Gruppen, die sich gegenwärtig gegen Israel wenden, werden immer stärker nicht nur anti-israelitisch, sondern auch antijüdisch. Sie stellen sich auf die Seite der muslimischen Palästinenser - nicht nur politisch, sondern auch, indem alte Ressentiments gegen Juden wieder öffentlich laut werden. Unter Druck geraten die christlichen Palästinenser.

 

Christen und Juden

Christen wandten sich immer wieder im Laufe der Geschichte gegen Juden. In der Zeit des Nationalsozialismus wandten sich viele den so genannten "Deutschen Christen" zu.

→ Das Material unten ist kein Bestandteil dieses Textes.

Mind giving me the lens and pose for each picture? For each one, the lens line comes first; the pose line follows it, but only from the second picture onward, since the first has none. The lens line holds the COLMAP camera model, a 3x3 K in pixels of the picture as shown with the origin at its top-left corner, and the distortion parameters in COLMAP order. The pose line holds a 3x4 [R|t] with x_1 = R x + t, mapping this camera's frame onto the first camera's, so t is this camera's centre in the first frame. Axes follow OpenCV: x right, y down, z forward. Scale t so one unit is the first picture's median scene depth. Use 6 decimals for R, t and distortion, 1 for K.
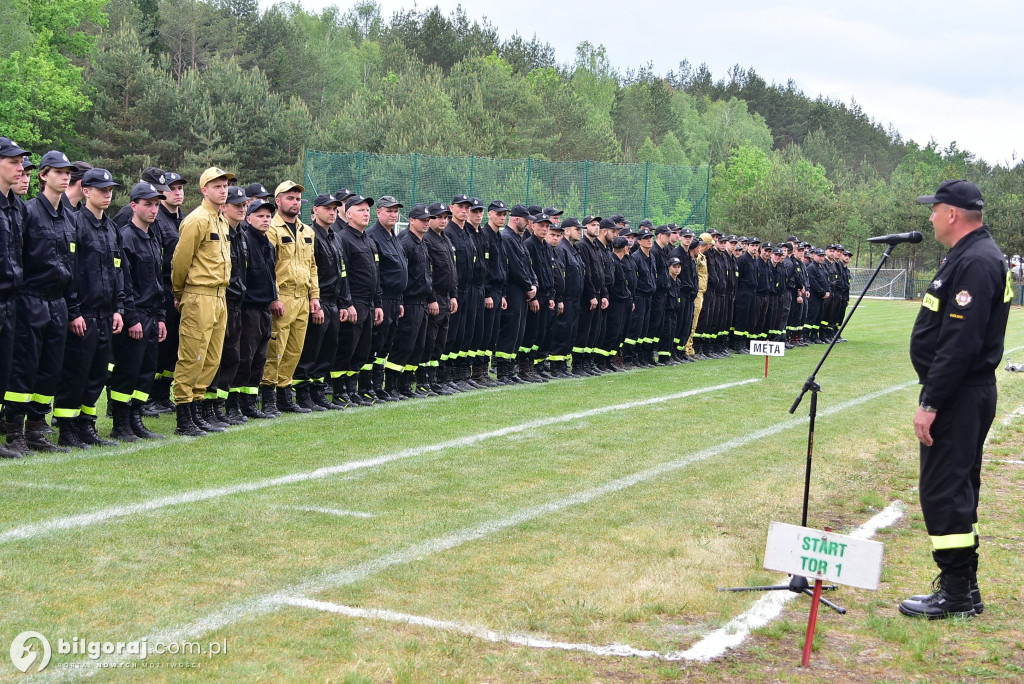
lens RADIAL K [[3604.9, 0, 476.4], [0, 3604.9, 341.8], [0, 0, 1]] dist [0.204251, -0.800735]
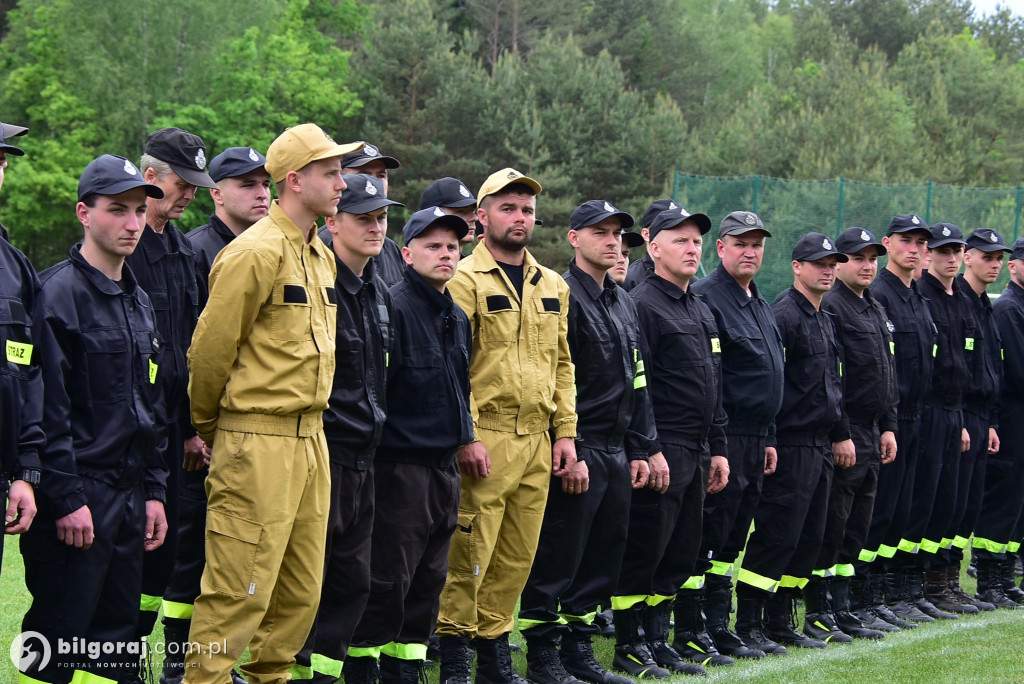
lens RADIAL K [[3604.9, 0, 476.4], [0, 3604.9, 341.8], [0, 0, 1]] dist [0.204251, -0.800735]
pose [[0.992116, 0.012850, -0.124662, -0.000940], [-0.015357, 0.999698, -0.019174, -0.013856], [0.124378, 0.020938, 0.992014, 0.517941]]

Hitler, der selbst nichts vom christlichen Glauben hielt, wollte als Realpolitiker mit Hilfe der Deutschen Christen die Evangelische Kirche zu eine Art Organisation seiner Partei machen. Gegen die Deutschen Christen, die eine Landeskirche nach der anderen übernommen hatten, wandte sich die "Bekennende Kirche". Sie setzte sich gegen die Trennung von Juden ein - aber auch nur am Rande, weil sie selbst erst einmal ums Überleben kämpfen musste. Die Auseinandersetzungen zwischen beiden Gruppen waren sehr massiv - wurden dann aber aufgrund des Krieges zurückgestellt.

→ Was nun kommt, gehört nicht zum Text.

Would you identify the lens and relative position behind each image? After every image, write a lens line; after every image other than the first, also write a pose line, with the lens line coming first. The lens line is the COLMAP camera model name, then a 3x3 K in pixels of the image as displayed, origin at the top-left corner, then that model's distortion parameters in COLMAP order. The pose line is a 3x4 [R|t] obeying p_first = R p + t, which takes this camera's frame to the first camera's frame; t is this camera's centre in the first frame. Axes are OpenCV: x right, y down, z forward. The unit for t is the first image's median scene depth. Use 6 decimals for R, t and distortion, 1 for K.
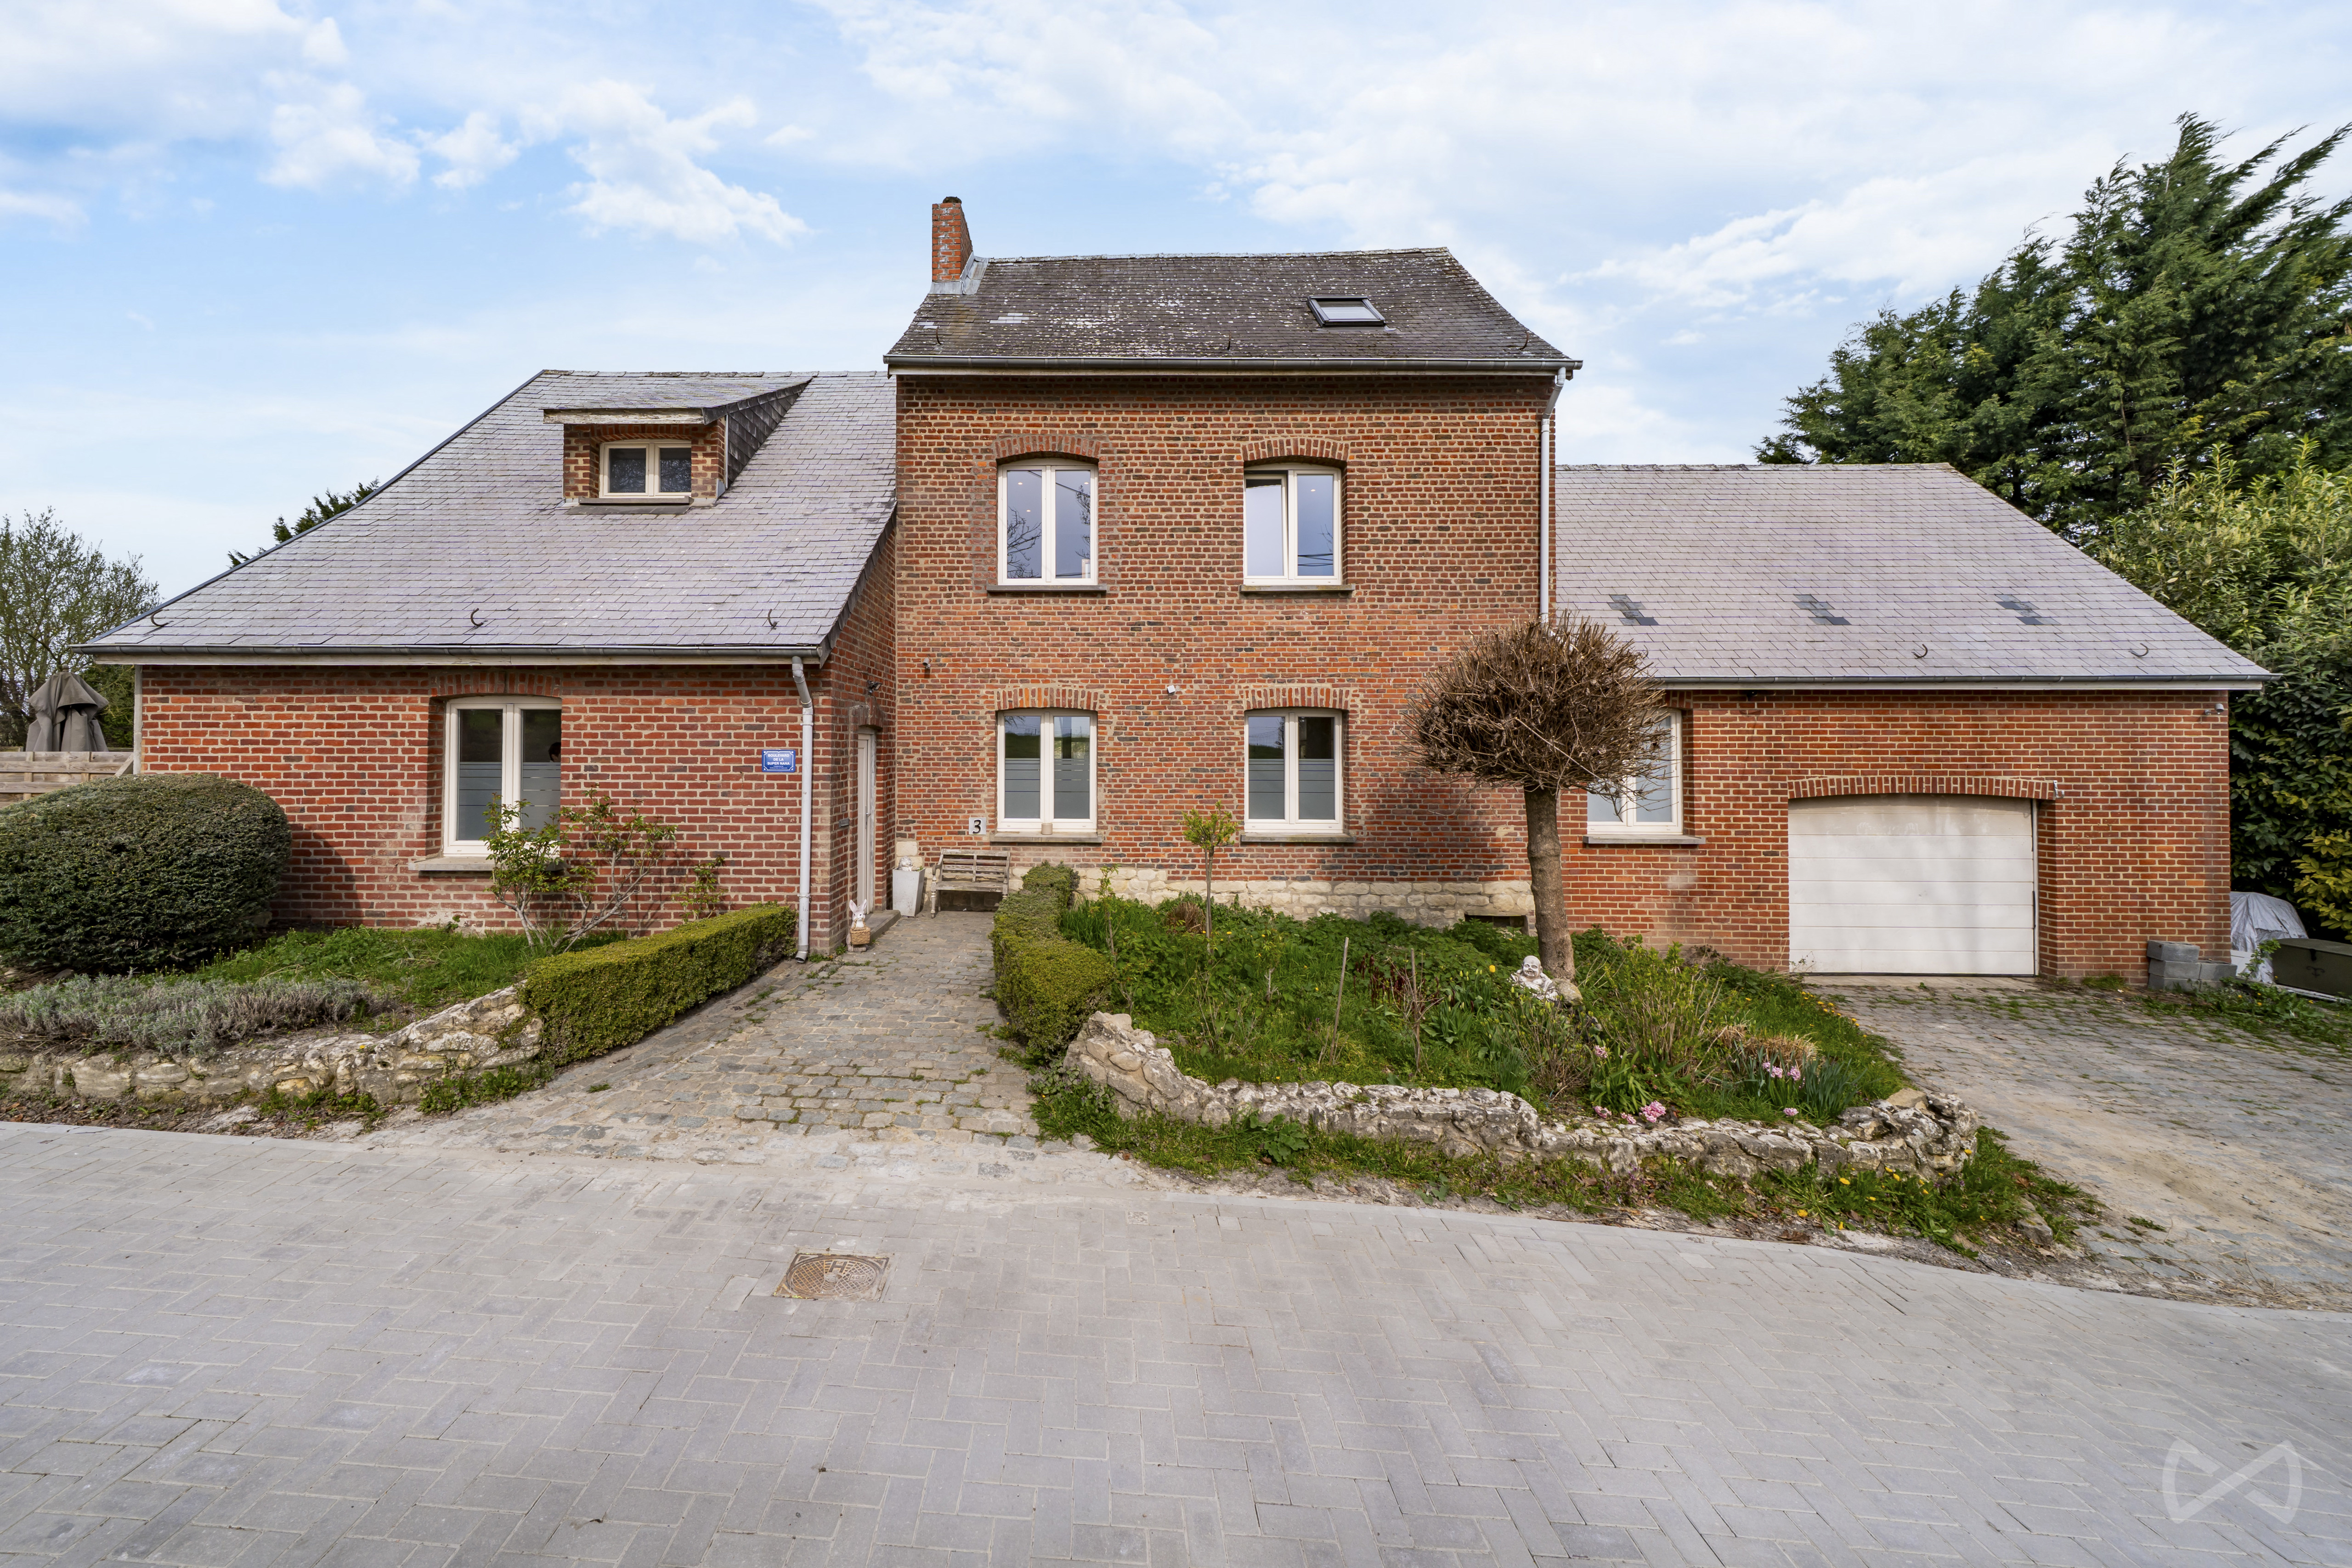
lens RADIAL K [[793.0, 0, 1176.0], [0, 793.0, 784.0], [0, 0, 1]] dist [-0.003289, -0.000185]
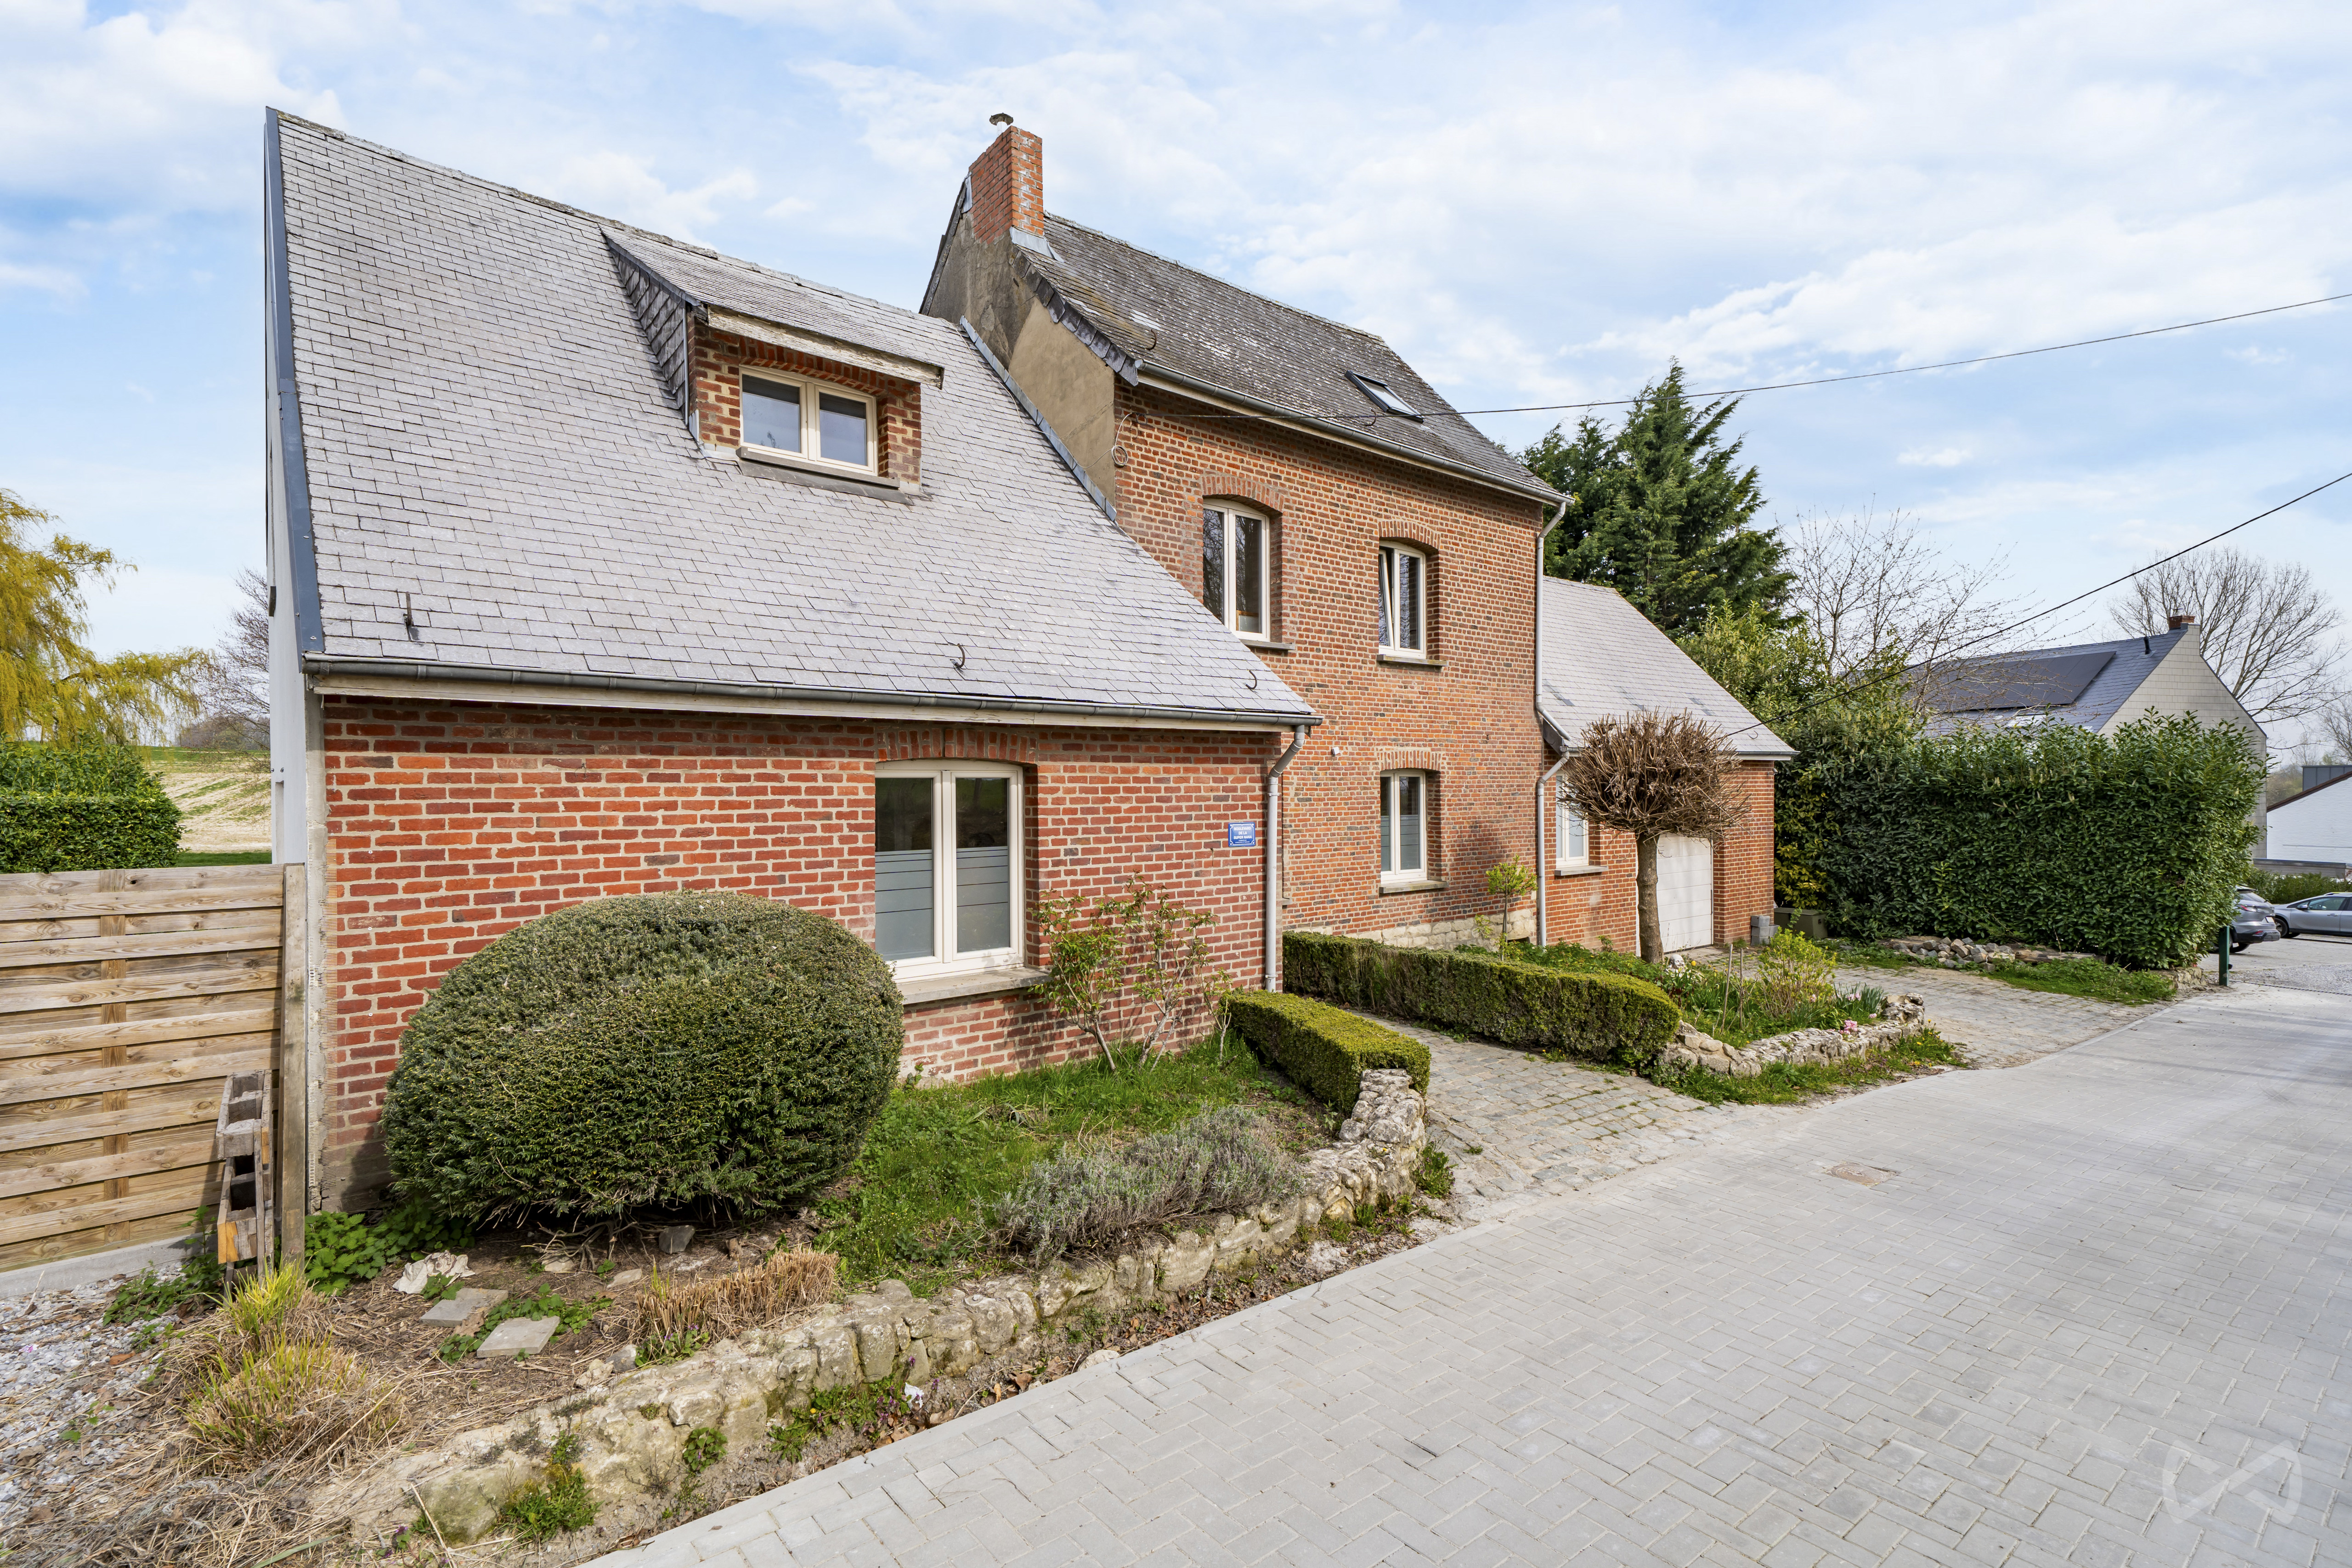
lens RADIAL K [[998.8, 0, 1171.6], [0, 998.8, 849.5], [0, 0, 1]] dist [0.026235, -0.000027]
pose [[0.791659, -0.045805, 0.609244, -1.279299], [0.034704, 0.998947, 0.030010, -0.049539], [-0.609977, -0.002614, 0.792415, 0.129423]]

Einige Jahre nach dem Krieg wurde den Christen bewusst, wie schlimm sie im Laufe der Kirchengeschichte an Juden gehandelt haben. Und es begann ein großes Umdenken: Der so genannte Jüdisch-Christliche Dialog begann. Im Zusammenhang dieses Dialogs wurde schonungslos alles aufgearbeitet, was es an Schlimmem in der Geschichte gab. Und nun versucht man gemeinsam weiterzugehen. Dazu siehe vor allem: http://www.ekir.de/www/ueber-uns/meilensteine-der-erneuerung-13874.php Die Erinnerung an die große Schuld vieler Christen (oder die Schuld der Kirche?) in der Geschichte sollte dazu führen, Versöhnungsarbeit zu leisten, um miteinander die Aufgaben der Zukunft bewältigen zu können.